Skip to content

Data Generators

Lariv relies heavily on programmatically generated synthetic data during local testing and CI/CD pipelines.

The Architecture

Due to the strictly decoupled plugin nature of the project, data generation scripts cannot simply be run in an arbitrary order. For example, the p_invoices plugin cannot generate mock invoices until the p_orders plugin has generated mock orders.

To solve this, Lariv uses a topological sorting GeneratorRegistry.

Writing a Generator

Every plugin that needs data generation implements a typical Python class that is decorated with GeneratorRegistry.register.

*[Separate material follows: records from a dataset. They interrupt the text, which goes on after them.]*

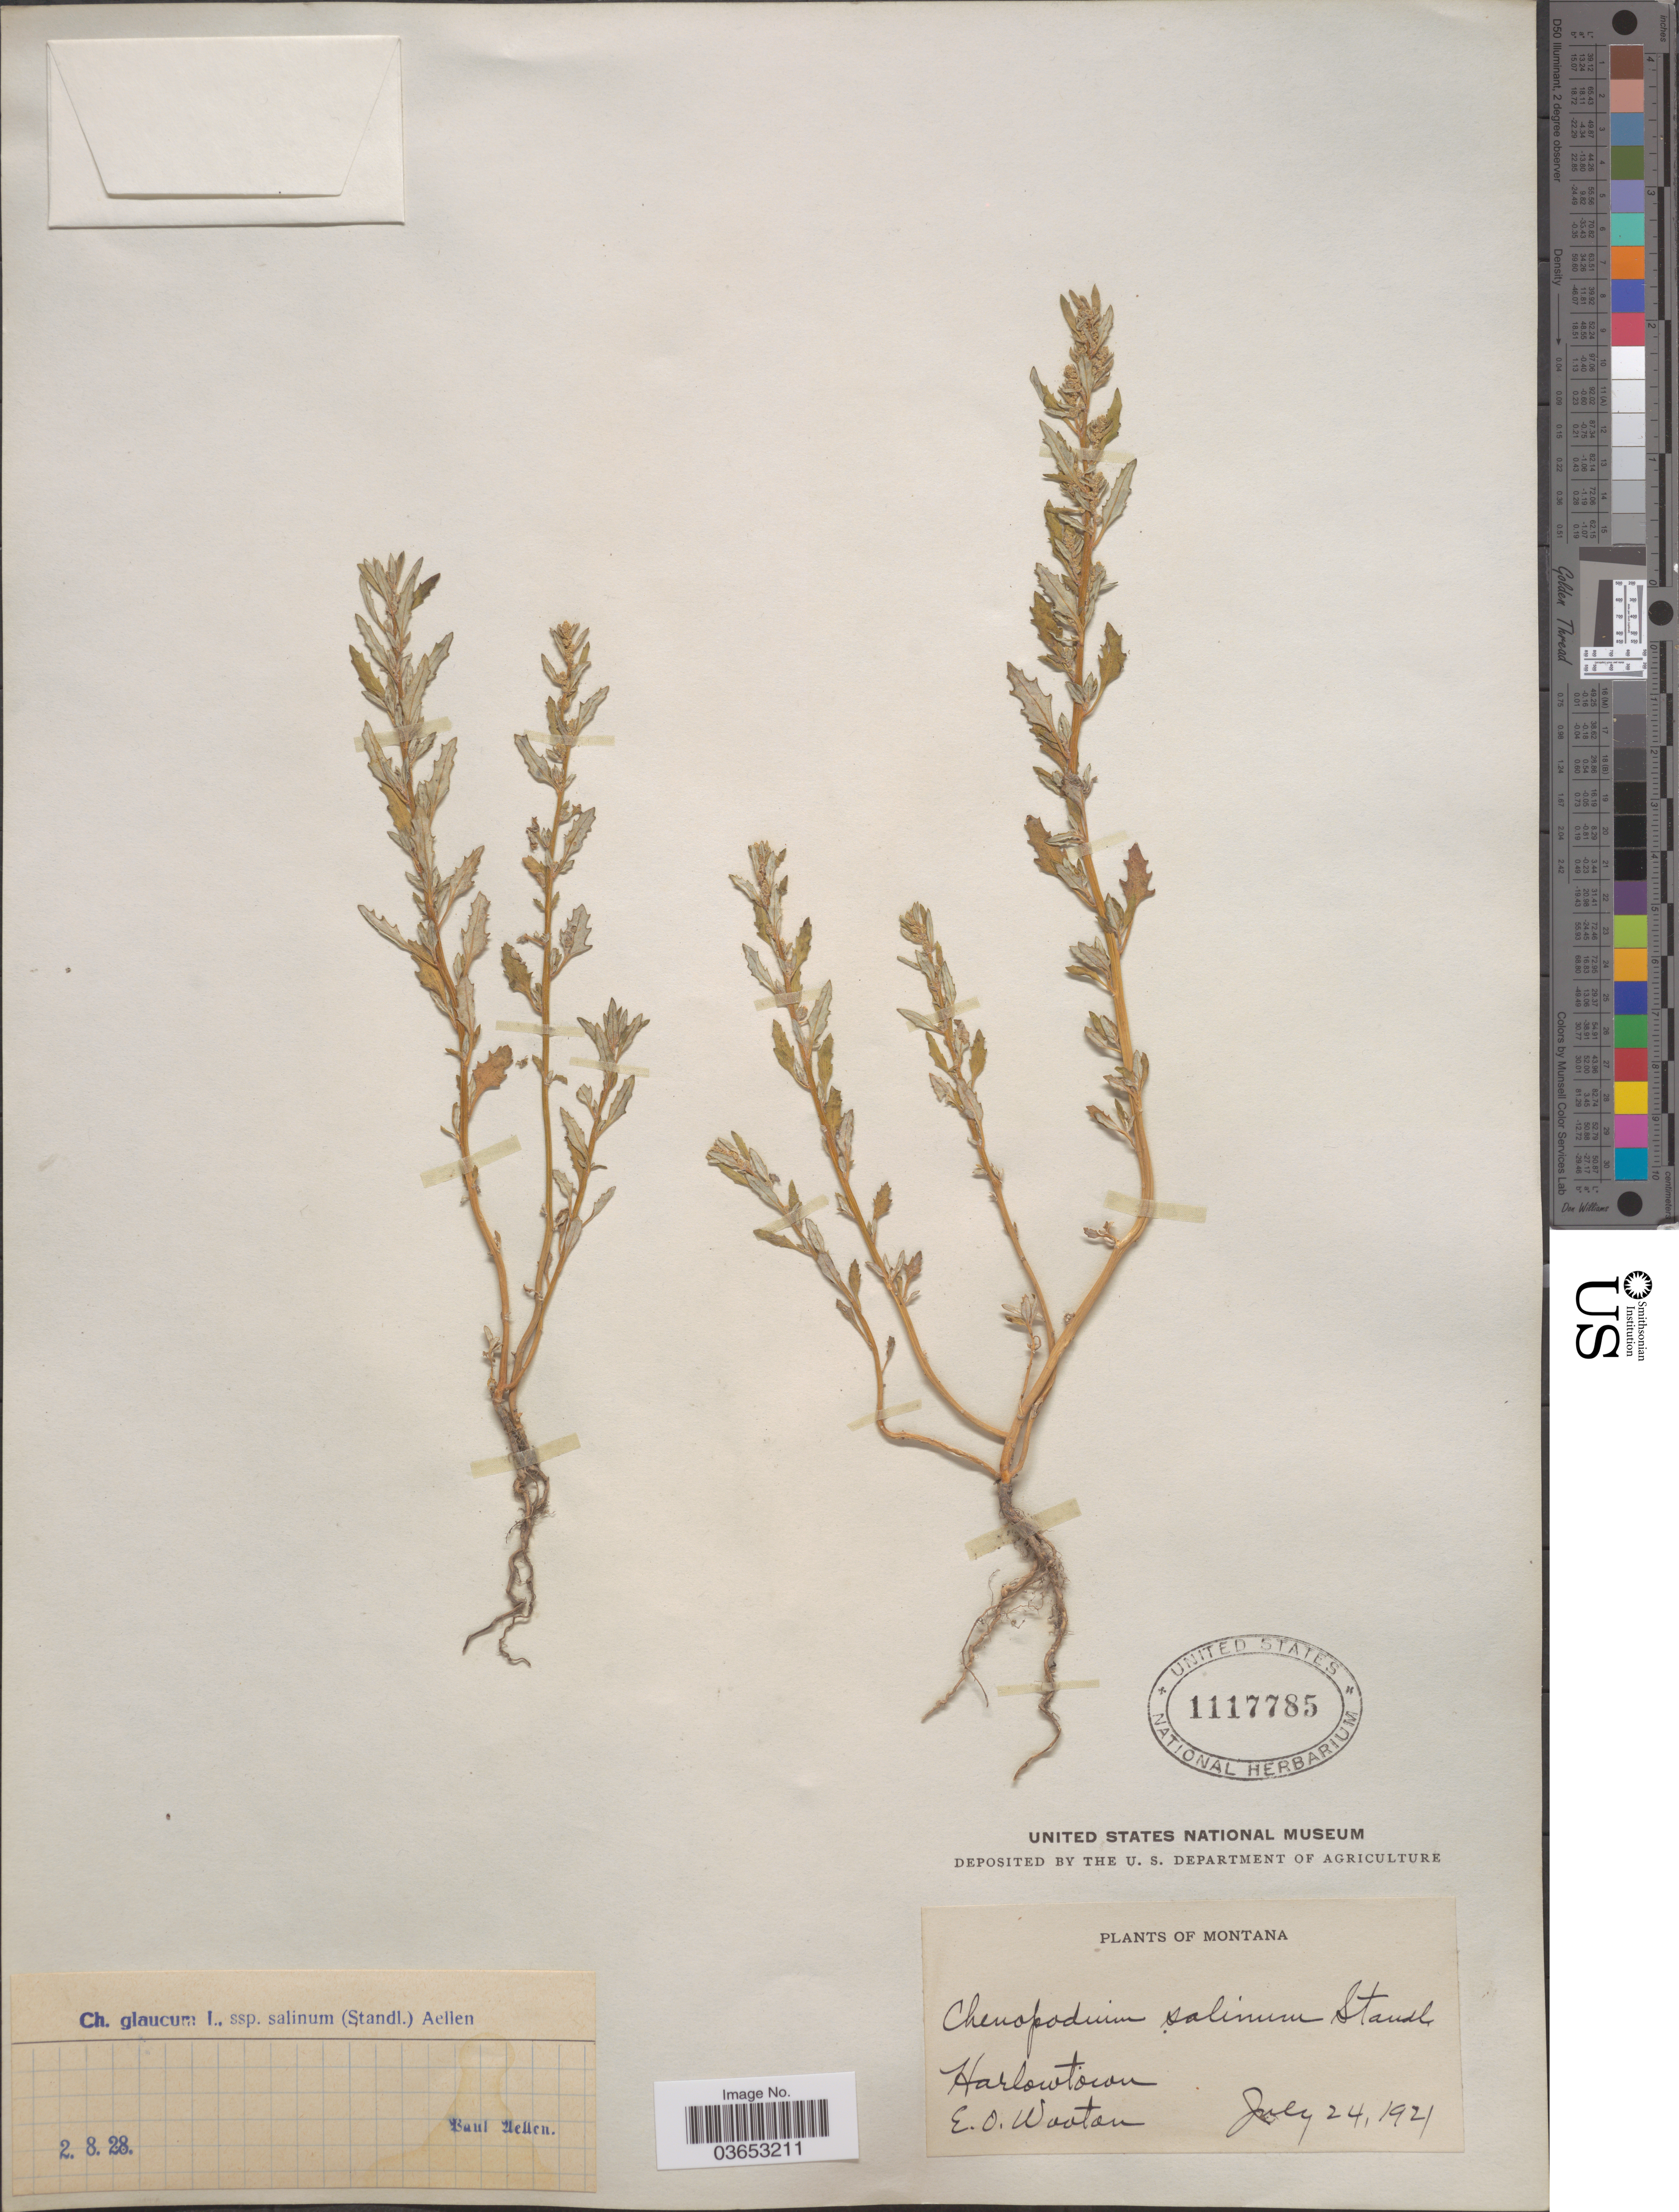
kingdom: Plantae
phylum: Tracheophyta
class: Magnoliopsida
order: Caryophyllales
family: Amaranthaceae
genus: Chenopodium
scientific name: Chenopodium glaucum subsp. salinum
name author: (Aellen) Aellen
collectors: E. O. Wooton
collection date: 1921-07-24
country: United States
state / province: Montana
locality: Harlowtown.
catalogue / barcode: US 1117785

# plugins/p_invoices/generator.py
from lariv.registry import GeneratorRegistry

@GeneratorRegistry.register("invoices_generator")
class InvoiceGenerator:
    # Explicitly define dependencies on other generators by their string keys
    dependencies = ["users_generator", "orders_generator"]

    def run(self):
        """ The entrypoint method invoked by generate_data """
        from .models import Invoice
        print("Generating mock invoices...")
        Invoice.objects.create(...)

Running Generators

The generate_data.py script (accessible via python manage.py generate_data) acts as the conductor.

# lariv/generate_data.py
from lariv.registry import GeneratorRegistry

class DataGenerator:
    def generate_all_data(self):
        print("\nStarting data generation...")
        # Automatically resolves the DAG dependencies and executes `.run()` in order
        GeneratorRegistry.run_all()

When generate_all_data runs, GeneratorRegistry.run_all() resolves the dependency graph and ensures users_generator and orders_generator complete successfully before attempting to execute InvoiceGenerator.run().